Failure to Follow Care-Planned Hoyer Lift Transfer Requirements
Penalty
Summary
The deficiency involves the facility’s failure to follow a resident’s care plan interventions for transfers, resulting in a transfer being performed without required equipment and assistance. A resident admitted in February 2026 with multiple sclerosis had a 2/25/26 ADL care plan indicating the resident was dependent on two staff members for transfers and required use of a Hoyer (mechanical) lift. Despite this, on 2/28/26 a CNA (Staff 3) performed a stand-pivot transfer without the Hoyer lift and without a second staff member. The resident later reported that Staff 3 gave a “giant bear hug” and made several attempts to transfer the resident from chair to bed, after which the resident reported right flank pain and stated the transfer caused three broken ribs. An x-ray on 3/10/26 showed no rib fractures or dislocation, and the resident was assessed to have no visible injury. During interview, Staff 3 confirmed she had completed a stand-pivot transfer with the resident and acknowledged she had not read the resident’s care plan, and the Administrator confirmed that the resident had been care planned for a two-person Hoyer lift transfer at the time of the incident.
Failure to Provide Ordered Rehabilitative Services
Penalty
Summary
The facility failed to provide ordered rehabilitative services to a resident with multiple sclerosis. The resident was admitted in February 2026 with admission orders dated 2/24/26 for both physical therapy and occupational therapy. Review of the resident’s clinical record showed no documented evidence that any therapy services were provided as ordered. In an interview on 3/11/26 at 10:58 AM, the resident reported not having received any therapy since admission. During a separate interview on 3/11/26 at 10:40 AM, the Director of Rehabilitation confirmed that the resident had not received any therapy services from the date of admission through 3/11/26, despite the existing orders for physical and occupational therapy. This failure to implement the physician’s orders for rehabilitative services for this resident placed the resident at risk for a decline in range of motion.

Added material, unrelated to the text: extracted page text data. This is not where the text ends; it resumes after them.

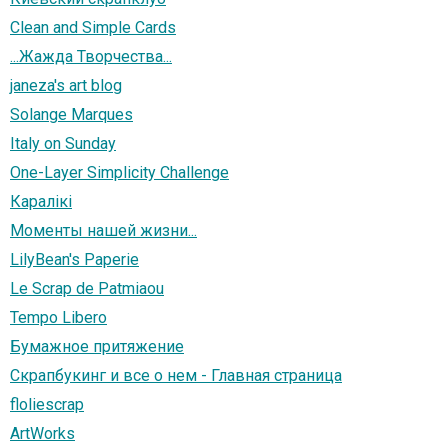
Clean and Simple Cards
...Жажда Творчества...
janeza's art blog
Solange Marques
Italy on Sunday
One-Layer Simplicity Challenge
Каралiкi
Моменты нашей жизни...
LilyBean's Paperie
Le Scrap de Patmiaou
Tempo Libero
Бумажное притяжение
Скрапбукинг и все о нем - Главная страница
floliescrap
ArtWorks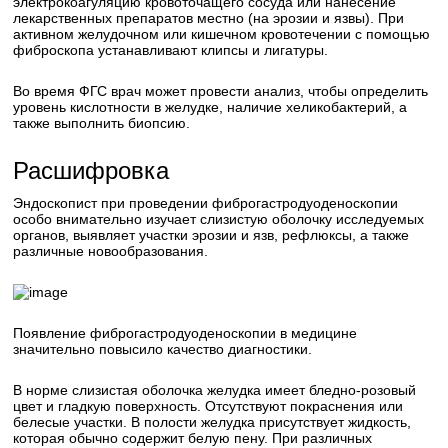
электрокоагуляцию кровоточащего сосуда или нанесение
лекарственных препаратов местно (на эрозии и язвы). При
активном желудочном или кишечном кровотечении с помощью
фиброскопа устанавливают клипсы и лигатуры.
Во время ФГС врач может провести анализ, чтобы определить
уровень кислотности в желудке, наличие хеликобактерий, а
также выполнить биопсию.
Расшифровка
Эндоскопист при проведении фиброгастродуоденоскопии
особо внимательно изучает слизистую оболочку исследуемых
органов, выявляет участки эрозии и язв, рефлюксы, а также
различные новообразования.
Появление фиброгастродуоденоскопии в медицине
значительно повысило качество диагностики.
В норме слизистая оболочка желудка имеет бледно-розовый
цвет и гладкую поверхность. Отсутствуют покраснения или
белесые участки. В полости желудка присутствует жидкость,
которая обычно содержит белую пену. При различных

Failure to Provide and Accurately Document Scheduled Bathing for a Dependent Resident
Penalty
Summary
The deficiency involves the facility’s failure to ensure that a dependent resident received required assistance with activities of daily living (ADLs), specifically bathing, and inaccurate documentation that bathing had been provided. The resident, admitted in 10/2025 with dementia and stroke, had a 10/21/25 admission MDS indicating severe cognitive impairment and dependence on staff for showers. The facility’s 12/2025 CNA task report showed the resident was scheduled for bathing on day shift on Wednesdays and Sundays. On 12/24/25, the task report was blank for bathing, and on 12/28/25, the report documented that the resident received bathing and was dependent on staff for assistance. However, a 12/29/25 facility investigation determined the resident did not receive a bath on 12/28/25 and that it had been falsely documented that bathing occurred. A Facility Reported Incident form dated 12/31/25 further documented that on 12/28/25, a CNA (Staff 5) noted providing bathing to the resident but did not provide any type of bathing. Additional record review showed that the resident’s 3/2026 CNA task report contained no documentation that any type of bathing was provided on 3/11/26. Attempts to contact Staff 5 on 3/16/26 and 3/17/26 were unsuccessful. During interviews, another CNA (Staff 7) stated that on 12/28/25 she observed Staff 5 lay the resident down and, when she asked about bathing, Staff 5 said she would complete the resident’s bathing in the evening; Staff 7 stated she could not perform the resident’s bathing in the evening because she moved to a different hall on evening shift. Another CNA (Staff 21) stated that usually if bathing was not documented in the resident’s record, bathing did not occur. The Regional Nurse (Staff 31) stated that staff should provide scheduled bathing to residents.